* [Exercise set]:
A - In the article below about Jules Bianchi's injury, what type of injury does his family's statement say he suffered?
B - Extend the article below about Jules Bianchi's injury by writing on from its final sentence.

Jules Bianchi’s family have issued a statement explaining the severe head injury that the Marussia driver suffered in a horrifying collision with a recovery vehicle during the Japanese Grand Prix on Sunday.
Bianchi has undergone a successful three-hour operation on his brain to alleviate a subdural haematoma at the Mie General Medical Centre in Yokkaichi. His parents, Philippe and Christine, are by his side are flying to Japan from their home in France, and the Bianchi family have released a statement to thank those who have sent their support to the 25-year-old driver.
The statement explains that Bianchi has suffered a “diffuse axonal injury” and confirms that he remains in a “critical but stable condition”, which FIA medical delegate Matteo Bonacini announced on Monday evening.
"This is a very difficult time for our family, but the messages of support and affection for Jules from all over the world have been a source of great comfort to us. We would like to express our sincere appreciation," the statement read.
"Jules remains in the Intensive Care Unit of the Mie General Medical Center in Yokkaichi. He has suffered a diffuse axonal injury and is in a critical but stable condition. The medical professionals at the hospital are providing the very best treatment and care and we are grateful for everything they have done for Jules since his accident.
"We are also grateful for the presence of Professor Gerard Saillant, President of the FIA Medical Commission, and Professor Alessandro Frati, Neurosurgeon of the University of Rome La Sapienza, who has travelled to Japan at the request of Scuderia Ferrari. They arrived at the hospital today and met with the medical personnel responsible for Jules’ treatment, in order to be fully informed of his clinical status so that they are able to advise the family. Professors Saillant and Frati acknowledge the excellent care being provided by the Mie General Medical Center and would like to thank their Japanese colleagues.
"The hospital will continue to monitor and treat Jules and further medical updates will be provided when appropriate."
The statement comes on the same day that amateur footage captured from the grandstands at Suzuka revealed the impact of the crash.

* [Extracted information]:
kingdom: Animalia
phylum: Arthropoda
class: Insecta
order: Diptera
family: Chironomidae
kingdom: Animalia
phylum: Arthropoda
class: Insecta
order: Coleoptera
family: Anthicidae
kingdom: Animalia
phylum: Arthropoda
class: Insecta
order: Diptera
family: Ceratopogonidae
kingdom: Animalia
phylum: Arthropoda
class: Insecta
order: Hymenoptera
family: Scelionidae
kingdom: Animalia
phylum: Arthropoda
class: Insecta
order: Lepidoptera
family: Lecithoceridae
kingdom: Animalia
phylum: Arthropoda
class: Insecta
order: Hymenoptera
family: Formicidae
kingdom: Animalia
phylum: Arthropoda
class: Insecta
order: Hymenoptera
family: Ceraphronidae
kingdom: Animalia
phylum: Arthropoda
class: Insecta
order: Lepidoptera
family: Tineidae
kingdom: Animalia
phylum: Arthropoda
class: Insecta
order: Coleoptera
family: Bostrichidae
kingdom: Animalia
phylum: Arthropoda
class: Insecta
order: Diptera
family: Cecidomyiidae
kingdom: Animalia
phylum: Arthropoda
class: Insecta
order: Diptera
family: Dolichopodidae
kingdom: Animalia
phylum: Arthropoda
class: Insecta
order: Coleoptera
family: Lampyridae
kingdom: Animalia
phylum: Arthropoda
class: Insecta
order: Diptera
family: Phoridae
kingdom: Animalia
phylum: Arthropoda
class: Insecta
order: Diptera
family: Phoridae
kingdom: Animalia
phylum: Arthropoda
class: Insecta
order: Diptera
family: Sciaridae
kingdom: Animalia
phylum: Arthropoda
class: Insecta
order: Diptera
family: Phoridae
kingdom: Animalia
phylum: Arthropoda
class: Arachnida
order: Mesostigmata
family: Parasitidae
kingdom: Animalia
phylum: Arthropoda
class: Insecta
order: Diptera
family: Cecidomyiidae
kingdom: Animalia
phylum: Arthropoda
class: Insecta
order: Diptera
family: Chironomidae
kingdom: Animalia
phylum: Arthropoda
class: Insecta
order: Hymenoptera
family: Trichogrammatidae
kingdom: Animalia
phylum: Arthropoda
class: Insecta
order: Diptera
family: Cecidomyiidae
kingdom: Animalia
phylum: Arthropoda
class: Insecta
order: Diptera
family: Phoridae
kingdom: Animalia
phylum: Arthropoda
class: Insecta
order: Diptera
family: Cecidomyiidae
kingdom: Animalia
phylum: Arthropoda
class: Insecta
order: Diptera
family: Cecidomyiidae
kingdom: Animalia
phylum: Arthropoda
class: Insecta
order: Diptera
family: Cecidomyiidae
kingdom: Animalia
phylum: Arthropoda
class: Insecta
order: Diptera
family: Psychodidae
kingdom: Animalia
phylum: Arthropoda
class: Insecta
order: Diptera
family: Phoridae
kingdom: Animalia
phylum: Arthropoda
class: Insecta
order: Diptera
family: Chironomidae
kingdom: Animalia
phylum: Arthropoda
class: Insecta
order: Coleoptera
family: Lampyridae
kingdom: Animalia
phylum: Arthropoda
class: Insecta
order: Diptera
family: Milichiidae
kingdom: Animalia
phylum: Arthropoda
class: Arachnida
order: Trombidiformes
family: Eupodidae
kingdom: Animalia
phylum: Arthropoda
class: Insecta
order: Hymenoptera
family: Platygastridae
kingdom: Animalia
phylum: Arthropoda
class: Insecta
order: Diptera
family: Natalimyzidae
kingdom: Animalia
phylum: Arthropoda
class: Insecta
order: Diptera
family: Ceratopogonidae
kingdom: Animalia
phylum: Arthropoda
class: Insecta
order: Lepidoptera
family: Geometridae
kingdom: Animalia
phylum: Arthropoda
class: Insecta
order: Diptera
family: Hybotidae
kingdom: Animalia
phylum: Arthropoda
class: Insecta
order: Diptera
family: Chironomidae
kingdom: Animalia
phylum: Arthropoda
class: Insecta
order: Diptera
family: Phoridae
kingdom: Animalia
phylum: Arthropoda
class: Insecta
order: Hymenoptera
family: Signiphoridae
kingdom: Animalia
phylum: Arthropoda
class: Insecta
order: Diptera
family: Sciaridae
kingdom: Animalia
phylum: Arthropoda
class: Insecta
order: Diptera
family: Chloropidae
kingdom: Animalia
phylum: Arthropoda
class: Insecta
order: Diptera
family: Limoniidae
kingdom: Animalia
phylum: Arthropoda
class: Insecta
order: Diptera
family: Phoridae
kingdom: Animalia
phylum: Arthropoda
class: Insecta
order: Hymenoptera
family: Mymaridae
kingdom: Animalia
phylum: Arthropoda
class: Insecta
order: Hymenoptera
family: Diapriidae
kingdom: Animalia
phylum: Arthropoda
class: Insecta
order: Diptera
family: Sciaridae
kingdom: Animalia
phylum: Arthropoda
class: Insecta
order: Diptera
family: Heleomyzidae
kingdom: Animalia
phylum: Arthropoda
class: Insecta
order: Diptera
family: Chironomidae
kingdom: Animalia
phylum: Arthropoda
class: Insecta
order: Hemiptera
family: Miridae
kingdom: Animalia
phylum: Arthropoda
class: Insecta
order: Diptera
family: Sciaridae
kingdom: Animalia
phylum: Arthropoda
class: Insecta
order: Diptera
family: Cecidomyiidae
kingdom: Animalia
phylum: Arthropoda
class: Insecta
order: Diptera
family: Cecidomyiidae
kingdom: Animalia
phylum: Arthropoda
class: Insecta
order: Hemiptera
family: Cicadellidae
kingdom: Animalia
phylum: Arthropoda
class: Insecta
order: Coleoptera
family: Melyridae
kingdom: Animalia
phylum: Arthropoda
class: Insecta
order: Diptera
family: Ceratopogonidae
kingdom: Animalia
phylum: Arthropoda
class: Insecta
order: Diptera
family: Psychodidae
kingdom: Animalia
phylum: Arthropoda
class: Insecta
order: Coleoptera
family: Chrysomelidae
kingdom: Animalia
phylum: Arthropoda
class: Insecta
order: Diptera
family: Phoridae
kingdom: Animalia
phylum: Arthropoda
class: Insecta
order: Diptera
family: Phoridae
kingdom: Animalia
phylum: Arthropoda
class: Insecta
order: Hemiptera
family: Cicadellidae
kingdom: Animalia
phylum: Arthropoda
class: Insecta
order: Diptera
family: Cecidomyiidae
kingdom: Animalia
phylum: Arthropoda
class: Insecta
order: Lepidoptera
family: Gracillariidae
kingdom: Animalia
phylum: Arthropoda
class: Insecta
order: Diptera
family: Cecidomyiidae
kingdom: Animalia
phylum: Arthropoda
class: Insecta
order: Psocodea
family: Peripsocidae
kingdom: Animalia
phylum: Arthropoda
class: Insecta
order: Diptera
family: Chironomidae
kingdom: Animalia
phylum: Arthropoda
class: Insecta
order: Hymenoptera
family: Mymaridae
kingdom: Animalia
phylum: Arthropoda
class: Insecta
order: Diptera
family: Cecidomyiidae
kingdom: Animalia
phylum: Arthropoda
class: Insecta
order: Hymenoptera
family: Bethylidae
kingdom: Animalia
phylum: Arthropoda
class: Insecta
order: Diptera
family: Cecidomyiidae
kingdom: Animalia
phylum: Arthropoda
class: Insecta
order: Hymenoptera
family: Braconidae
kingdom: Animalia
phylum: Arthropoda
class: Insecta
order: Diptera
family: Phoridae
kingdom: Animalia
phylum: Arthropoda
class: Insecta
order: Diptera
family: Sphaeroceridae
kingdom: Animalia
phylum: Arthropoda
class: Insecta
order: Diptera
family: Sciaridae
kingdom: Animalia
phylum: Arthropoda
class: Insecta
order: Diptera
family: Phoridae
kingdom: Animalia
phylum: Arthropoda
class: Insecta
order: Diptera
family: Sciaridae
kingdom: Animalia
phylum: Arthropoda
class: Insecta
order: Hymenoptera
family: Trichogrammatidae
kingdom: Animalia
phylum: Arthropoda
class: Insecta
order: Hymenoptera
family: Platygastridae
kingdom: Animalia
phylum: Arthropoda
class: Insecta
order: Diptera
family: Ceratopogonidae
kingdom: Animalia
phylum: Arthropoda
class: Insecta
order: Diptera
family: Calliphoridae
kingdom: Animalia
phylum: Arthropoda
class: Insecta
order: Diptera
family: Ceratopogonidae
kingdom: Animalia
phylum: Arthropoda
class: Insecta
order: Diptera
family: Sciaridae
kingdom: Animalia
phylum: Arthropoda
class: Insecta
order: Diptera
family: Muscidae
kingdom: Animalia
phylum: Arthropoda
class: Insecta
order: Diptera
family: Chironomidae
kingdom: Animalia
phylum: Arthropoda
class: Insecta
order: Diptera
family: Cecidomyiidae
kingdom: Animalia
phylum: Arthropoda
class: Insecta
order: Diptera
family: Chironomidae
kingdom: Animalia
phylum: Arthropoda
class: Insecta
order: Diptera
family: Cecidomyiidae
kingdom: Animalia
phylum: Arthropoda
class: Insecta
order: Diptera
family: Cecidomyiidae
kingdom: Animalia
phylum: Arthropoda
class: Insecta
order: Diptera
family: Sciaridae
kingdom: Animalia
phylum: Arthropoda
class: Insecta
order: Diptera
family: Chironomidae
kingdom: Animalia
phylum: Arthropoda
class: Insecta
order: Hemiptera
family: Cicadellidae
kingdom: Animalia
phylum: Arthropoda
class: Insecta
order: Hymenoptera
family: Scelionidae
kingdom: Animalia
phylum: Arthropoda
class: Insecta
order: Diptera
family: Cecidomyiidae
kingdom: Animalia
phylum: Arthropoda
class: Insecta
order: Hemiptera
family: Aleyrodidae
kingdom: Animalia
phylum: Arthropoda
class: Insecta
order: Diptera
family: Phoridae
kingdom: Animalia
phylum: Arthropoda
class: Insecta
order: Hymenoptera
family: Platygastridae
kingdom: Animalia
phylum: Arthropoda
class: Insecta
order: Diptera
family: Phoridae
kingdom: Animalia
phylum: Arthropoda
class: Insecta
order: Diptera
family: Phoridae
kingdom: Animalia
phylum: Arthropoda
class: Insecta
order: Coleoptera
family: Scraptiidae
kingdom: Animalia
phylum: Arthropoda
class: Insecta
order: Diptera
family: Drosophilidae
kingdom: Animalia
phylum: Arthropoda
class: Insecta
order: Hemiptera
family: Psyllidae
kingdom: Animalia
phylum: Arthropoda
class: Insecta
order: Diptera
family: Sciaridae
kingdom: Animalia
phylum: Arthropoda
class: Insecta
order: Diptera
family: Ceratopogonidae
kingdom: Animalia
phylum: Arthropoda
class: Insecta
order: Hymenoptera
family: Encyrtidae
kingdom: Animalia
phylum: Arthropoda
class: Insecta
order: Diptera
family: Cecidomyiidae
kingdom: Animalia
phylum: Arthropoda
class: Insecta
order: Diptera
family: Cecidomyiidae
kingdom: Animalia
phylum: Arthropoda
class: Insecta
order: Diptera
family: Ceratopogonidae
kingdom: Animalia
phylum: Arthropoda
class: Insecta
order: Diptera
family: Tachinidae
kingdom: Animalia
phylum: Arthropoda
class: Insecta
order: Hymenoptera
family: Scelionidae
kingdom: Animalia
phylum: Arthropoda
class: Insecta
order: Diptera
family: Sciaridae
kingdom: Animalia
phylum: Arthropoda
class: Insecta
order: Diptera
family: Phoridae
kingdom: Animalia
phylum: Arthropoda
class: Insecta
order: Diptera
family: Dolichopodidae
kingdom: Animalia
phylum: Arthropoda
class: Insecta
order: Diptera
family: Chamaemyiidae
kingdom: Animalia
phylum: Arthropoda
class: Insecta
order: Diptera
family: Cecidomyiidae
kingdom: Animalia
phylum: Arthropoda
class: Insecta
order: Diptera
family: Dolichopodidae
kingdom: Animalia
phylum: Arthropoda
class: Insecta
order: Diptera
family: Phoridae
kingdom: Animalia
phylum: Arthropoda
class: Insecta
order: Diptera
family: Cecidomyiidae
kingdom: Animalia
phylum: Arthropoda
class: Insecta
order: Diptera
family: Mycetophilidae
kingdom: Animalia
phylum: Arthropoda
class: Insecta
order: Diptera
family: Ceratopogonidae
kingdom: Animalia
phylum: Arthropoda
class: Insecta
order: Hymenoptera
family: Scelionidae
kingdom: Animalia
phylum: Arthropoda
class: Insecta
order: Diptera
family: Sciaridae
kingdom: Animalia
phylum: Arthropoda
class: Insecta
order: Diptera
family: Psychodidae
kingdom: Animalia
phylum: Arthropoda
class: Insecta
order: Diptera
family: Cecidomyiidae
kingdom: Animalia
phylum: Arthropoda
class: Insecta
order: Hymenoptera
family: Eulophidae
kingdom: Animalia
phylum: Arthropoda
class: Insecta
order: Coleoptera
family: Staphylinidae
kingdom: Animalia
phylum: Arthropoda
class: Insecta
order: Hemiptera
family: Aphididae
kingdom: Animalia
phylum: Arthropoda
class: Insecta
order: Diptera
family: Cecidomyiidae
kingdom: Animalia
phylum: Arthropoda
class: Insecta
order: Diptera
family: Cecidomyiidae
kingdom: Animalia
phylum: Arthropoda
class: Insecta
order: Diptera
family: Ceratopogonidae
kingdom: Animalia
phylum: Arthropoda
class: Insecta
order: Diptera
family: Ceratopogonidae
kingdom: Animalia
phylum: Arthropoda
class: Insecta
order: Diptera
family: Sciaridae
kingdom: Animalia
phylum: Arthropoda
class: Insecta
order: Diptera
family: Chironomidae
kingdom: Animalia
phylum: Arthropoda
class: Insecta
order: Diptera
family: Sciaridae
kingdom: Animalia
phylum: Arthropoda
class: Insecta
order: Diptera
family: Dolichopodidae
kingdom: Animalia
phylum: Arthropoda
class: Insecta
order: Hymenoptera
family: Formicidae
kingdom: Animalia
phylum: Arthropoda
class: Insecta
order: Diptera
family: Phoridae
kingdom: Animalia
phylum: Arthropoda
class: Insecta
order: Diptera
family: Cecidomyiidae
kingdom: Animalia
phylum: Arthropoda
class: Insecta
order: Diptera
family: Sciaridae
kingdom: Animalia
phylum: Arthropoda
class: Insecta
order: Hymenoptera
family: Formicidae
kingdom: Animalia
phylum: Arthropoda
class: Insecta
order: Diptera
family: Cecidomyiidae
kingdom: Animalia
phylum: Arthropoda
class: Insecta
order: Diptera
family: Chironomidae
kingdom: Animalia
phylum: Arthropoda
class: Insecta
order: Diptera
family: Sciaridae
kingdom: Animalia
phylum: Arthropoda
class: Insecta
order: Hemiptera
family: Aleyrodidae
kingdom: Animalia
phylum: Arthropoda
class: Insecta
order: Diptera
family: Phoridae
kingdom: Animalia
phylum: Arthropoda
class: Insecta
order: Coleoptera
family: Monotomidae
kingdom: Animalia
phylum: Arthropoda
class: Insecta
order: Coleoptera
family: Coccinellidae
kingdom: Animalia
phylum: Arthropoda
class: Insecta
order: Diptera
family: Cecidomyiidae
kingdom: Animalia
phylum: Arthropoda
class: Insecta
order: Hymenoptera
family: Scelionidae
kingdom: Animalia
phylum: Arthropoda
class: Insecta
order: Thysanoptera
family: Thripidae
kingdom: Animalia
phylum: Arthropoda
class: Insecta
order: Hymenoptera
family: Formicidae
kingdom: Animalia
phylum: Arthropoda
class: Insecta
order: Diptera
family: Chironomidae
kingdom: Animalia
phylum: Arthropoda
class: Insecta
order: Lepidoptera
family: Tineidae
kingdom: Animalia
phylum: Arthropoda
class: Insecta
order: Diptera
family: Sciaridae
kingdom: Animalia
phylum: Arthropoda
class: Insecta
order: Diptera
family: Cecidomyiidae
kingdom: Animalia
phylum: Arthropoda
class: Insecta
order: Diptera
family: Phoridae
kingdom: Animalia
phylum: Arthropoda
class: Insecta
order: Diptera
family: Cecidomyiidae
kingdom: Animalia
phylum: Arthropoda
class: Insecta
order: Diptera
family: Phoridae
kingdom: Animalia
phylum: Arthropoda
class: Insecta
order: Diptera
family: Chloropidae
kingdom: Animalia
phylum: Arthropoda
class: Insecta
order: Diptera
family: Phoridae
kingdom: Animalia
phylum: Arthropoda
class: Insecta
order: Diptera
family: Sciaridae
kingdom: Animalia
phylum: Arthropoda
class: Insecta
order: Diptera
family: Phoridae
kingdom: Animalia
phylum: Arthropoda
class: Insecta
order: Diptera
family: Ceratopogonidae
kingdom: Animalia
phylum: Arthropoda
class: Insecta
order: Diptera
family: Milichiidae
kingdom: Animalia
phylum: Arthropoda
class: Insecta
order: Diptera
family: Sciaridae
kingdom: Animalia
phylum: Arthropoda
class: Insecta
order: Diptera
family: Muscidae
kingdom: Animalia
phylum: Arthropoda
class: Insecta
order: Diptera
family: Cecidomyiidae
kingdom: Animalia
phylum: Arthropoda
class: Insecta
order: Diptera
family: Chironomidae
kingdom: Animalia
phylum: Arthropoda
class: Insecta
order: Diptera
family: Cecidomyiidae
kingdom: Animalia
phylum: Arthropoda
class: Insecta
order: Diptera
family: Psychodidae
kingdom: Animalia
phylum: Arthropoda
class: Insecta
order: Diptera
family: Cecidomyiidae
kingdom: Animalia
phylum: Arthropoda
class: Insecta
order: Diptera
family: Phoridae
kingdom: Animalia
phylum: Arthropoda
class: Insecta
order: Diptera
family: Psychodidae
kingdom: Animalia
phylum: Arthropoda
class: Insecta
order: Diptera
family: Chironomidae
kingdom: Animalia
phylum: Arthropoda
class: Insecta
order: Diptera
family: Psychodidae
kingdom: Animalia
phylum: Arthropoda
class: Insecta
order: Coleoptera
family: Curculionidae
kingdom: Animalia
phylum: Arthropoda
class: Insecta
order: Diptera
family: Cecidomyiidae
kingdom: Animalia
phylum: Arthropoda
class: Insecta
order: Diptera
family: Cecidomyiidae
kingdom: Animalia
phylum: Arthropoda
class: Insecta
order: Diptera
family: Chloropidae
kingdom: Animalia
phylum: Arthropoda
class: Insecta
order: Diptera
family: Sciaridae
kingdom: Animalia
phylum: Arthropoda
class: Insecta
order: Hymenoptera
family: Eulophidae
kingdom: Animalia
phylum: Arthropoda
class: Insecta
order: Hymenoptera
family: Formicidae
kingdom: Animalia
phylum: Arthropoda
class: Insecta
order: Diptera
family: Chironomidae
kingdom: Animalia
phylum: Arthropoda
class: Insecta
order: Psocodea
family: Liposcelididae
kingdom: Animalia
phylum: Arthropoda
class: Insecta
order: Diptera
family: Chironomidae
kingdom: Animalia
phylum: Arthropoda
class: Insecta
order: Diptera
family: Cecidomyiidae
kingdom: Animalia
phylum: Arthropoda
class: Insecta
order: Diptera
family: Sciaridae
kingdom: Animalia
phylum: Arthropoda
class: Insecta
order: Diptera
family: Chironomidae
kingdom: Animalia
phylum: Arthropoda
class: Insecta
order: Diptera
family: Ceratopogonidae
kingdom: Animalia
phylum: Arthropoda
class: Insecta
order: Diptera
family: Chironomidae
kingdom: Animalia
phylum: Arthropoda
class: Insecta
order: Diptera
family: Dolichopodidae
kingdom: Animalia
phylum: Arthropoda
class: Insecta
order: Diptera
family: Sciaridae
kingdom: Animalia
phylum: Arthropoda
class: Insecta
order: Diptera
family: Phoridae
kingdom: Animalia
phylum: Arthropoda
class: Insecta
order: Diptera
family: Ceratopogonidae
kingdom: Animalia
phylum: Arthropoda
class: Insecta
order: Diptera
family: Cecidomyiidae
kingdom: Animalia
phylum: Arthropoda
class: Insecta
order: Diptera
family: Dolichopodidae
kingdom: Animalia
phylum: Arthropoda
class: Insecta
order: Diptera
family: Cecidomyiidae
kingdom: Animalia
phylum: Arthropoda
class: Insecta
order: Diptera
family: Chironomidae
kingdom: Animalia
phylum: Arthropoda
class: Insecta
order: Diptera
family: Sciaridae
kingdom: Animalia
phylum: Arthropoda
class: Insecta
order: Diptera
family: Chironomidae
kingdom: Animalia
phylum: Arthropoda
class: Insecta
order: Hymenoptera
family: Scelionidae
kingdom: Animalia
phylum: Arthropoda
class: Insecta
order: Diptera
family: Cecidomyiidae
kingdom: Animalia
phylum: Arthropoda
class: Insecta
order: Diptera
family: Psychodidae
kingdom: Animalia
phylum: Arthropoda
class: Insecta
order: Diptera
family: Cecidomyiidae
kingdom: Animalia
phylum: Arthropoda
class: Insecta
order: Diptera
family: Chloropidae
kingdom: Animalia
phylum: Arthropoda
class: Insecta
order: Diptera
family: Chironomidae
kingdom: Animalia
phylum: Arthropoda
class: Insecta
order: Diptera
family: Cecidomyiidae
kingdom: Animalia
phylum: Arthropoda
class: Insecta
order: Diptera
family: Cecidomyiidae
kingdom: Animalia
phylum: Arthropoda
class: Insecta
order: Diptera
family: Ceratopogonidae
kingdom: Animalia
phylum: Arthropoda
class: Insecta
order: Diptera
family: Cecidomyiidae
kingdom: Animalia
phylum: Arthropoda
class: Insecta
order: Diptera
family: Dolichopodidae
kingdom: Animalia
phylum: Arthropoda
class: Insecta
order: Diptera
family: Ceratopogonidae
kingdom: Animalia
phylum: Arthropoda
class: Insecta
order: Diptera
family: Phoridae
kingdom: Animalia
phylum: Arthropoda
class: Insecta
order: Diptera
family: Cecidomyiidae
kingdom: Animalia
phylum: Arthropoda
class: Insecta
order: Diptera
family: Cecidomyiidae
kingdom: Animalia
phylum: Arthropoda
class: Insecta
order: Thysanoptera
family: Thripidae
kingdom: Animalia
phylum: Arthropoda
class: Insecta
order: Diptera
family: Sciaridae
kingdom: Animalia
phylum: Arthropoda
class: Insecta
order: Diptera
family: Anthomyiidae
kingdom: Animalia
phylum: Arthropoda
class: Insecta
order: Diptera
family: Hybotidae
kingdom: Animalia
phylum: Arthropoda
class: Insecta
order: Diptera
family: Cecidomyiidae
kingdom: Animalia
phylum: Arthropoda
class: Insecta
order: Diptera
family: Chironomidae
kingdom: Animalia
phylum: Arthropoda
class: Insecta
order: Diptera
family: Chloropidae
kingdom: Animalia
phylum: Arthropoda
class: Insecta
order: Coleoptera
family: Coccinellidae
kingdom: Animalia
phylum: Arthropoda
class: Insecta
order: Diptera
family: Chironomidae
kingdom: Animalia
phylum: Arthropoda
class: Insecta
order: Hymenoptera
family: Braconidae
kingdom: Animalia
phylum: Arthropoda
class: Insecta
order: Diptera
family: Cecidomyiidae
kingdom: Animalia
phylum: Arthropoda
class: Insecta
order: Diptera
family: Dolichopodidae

* [Results]:
A - A diffuse axonal injury.

B -
A recovery truck was already tending to the scene of Adrian Sutil’s crash after the Sauber driver lost control of his car in the increasingly difficult conditions. As the truck reversed to pull Sutil’s car off the track, Bianchi’s car careered into the back of it at high speed, diving underneath it and cause Bianchi’s helmet to take the full brunt of the force of the horrifying collision.
Race officials had been criticised for their delay in deploying the safety car as well as not moving the race start time forward by four hours in order to avoid the worst of Sunday’s weather conditions. Typhoon Phanfone was known to be closing in on Suzuka, and the race had to start behind safety car conditions before being red flagged after a lap-and-a-half such was the ferocity of the rain.
Despite this, a track spokesman has claimed that the incident was down to “bad luck” rather than poor judgement from race officials.
“Officials raised ‘double yellow flags’ after the accident by Sutil, which means drivers had to slow down to the speed that they can immediately stop, but unfortunately Bianchi’s car aquaplaned right at the time and ran into the accident site, which was bad luck,” the Suzuka Circuit spokesman Masamichi Miyazaki said.
“Admittedly, rain was coming and the road was wet, but not heavy enough to halt the race, and I believe the race officials made the same judgment.”
A number of the F1 grid sent their support immediately after the race to Bianchi, with Lewis Hamilton, Jenson Button and Nico Rosberg among those to wish the Frenchman all the best in his recovery.
Marussia issued their own statement on Monday to thank fans for the outpouring of support, with #ForzaJules trending on Twitter worldwide since the accident.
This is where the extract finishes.